Pointer persistence in C?

Question

#include <stdio.h>
int main(int argc, char * argv[])
{
    int *ip;
    printf("%d\n", *ip);
    ip=NULL;

        if (1)
        {
            int i=300;
            printf("Inside If Block \n");
            ip=&i;
            printf("*ip=%d----------\n", *ip);
        }
    //printf("i=%d\n", i); /* Now this will cause an error, i has Block scope, fair enough */
    printf("*ip=%d\n", *ip);    
    return 0;
}      

How come the last printf() returns the correct value of i?
Is it because the memory location still holds the value, even if i went out of scope? How does it work ?

Answer 1

This is because ip keeps the value it has, even if the variable it points to went out of existence.

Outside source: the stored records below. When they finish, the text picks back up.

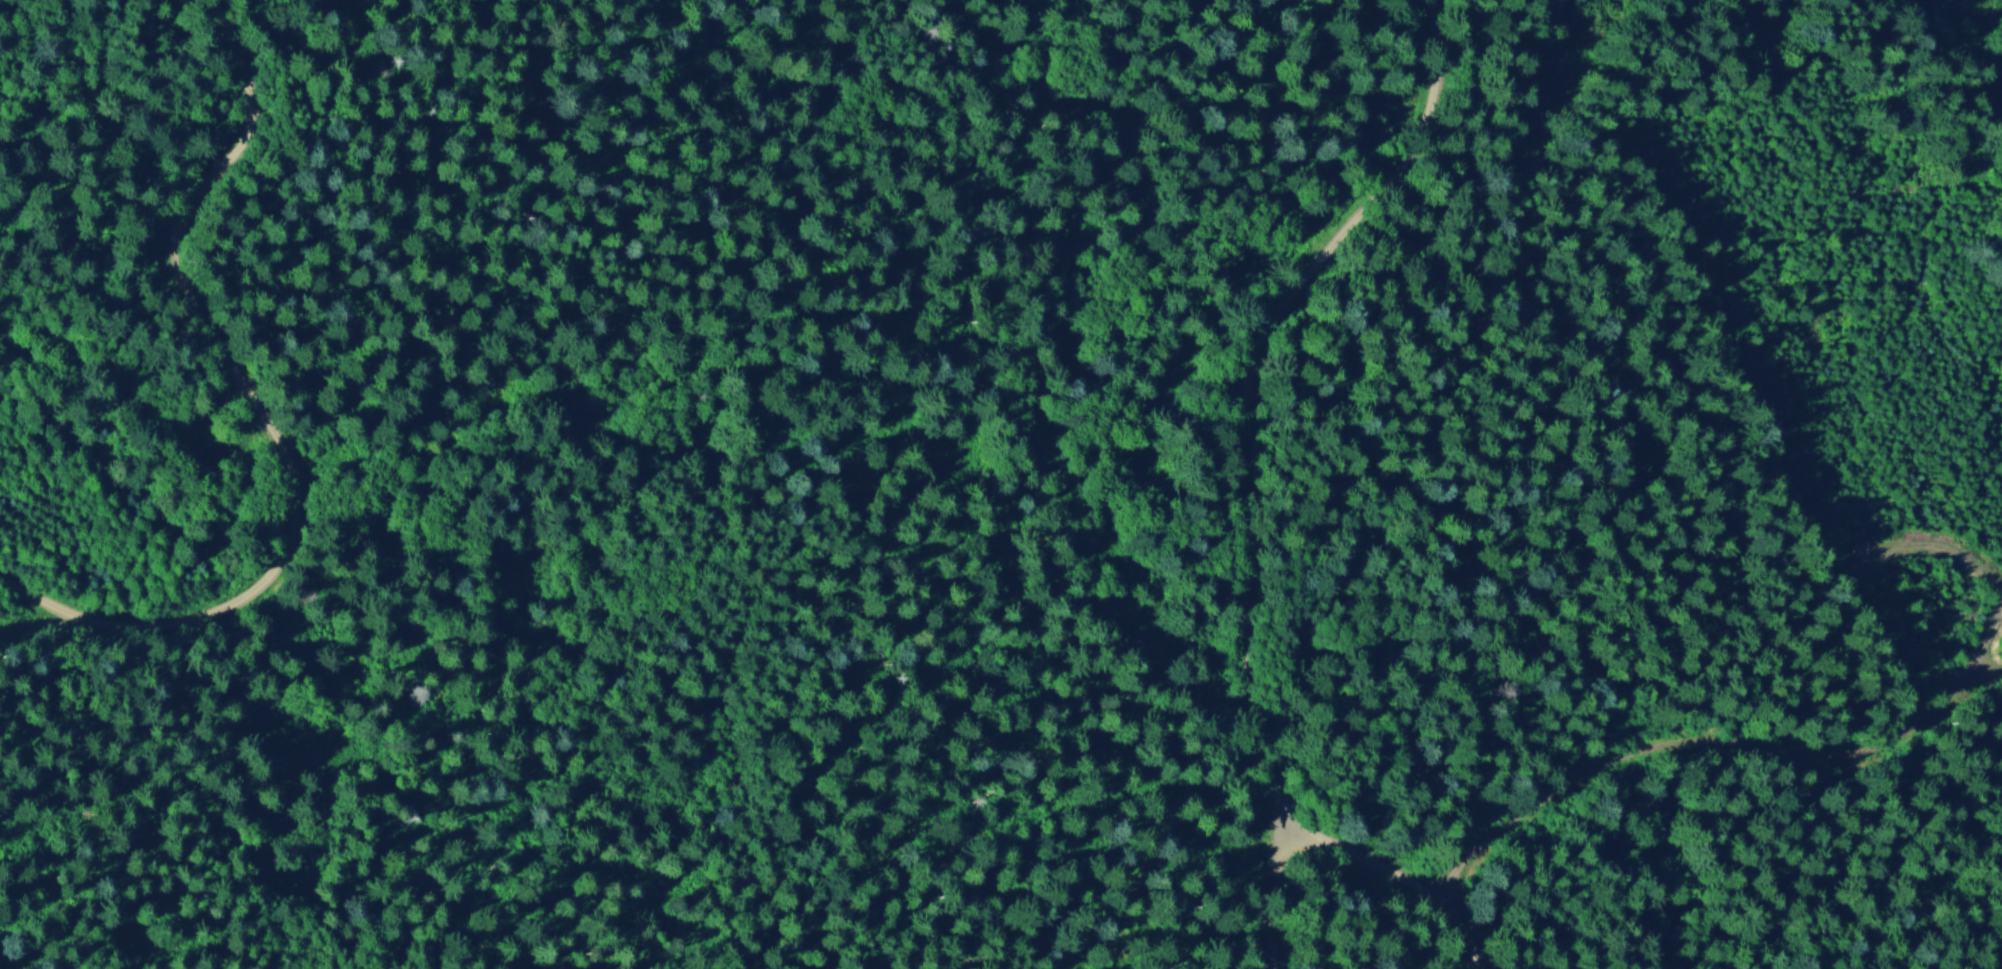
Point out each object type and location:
road: (1257, 382)
road: (262, 416)
road: (1930, 543)
road: (1983, 651)
road: (1704, 743)
road: (1393, 877)
road: (1285, 896)

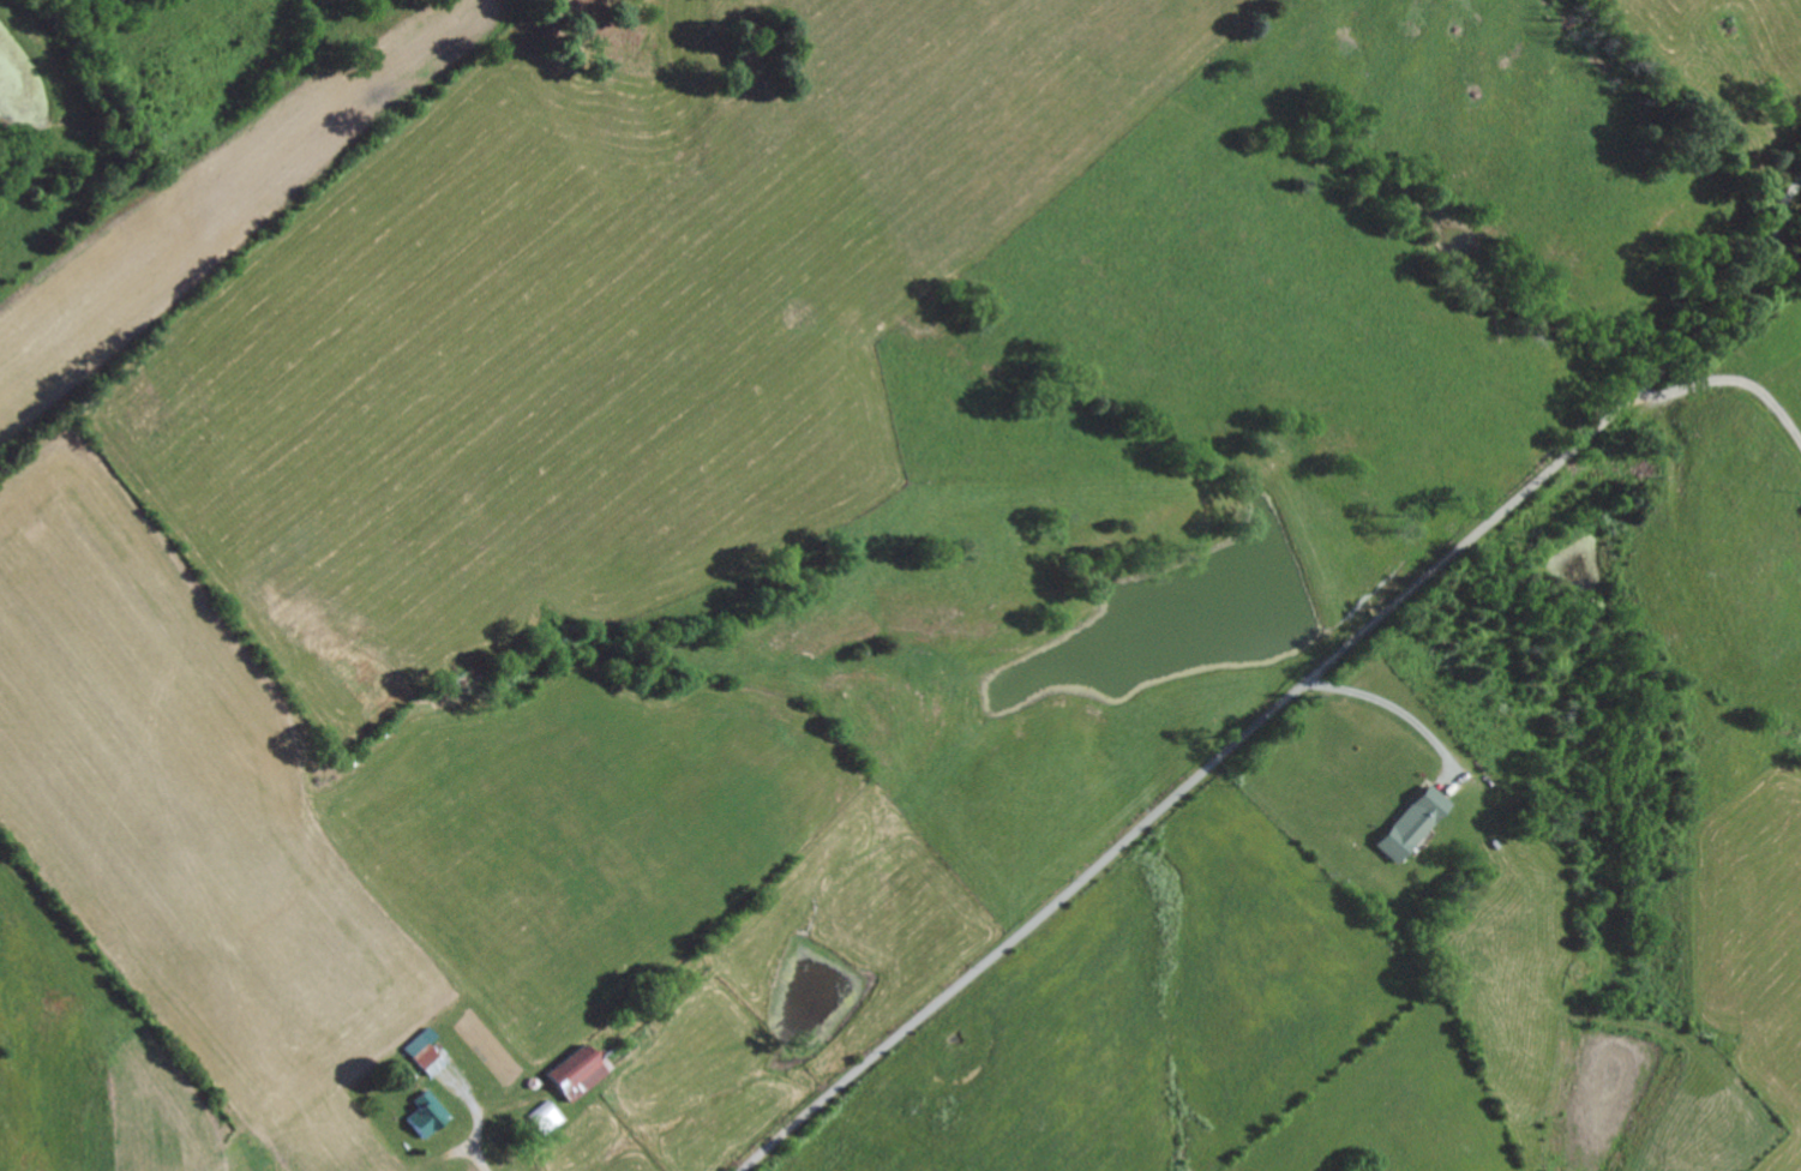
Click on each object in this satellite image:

You should take extremely care doing this, because in a constellation like

#include <stdio.h>
int main(int argc, char * argv[])
{
    int *ip;
    printf("%d\n", *ip);
    ip=NULL;

        if (1)
        {
            int i=300;
            printf("Inside If Block \n");
            ip=&i;
            printf("*ip=%d----------\n", *ip);
        }

    {
        float j=400.0;
    }

    //printf("i=%d\n", i); /* Now this will cause an error, i has Block scope, fair enough */
    printf("*ip=%d\n", *ip);    
    return 0;
}

the variables i and j might share their location as they never coexist. If ip points there, j's value might become corrupted.

Answer 2

The local variable i is out of scope, so cannot be accessed, but by chance its memory location on the stack, stored in ip, has not been overwritten. You absolutely cannot rely on this behaviour, but in practice you'll find it holds true on many platforms.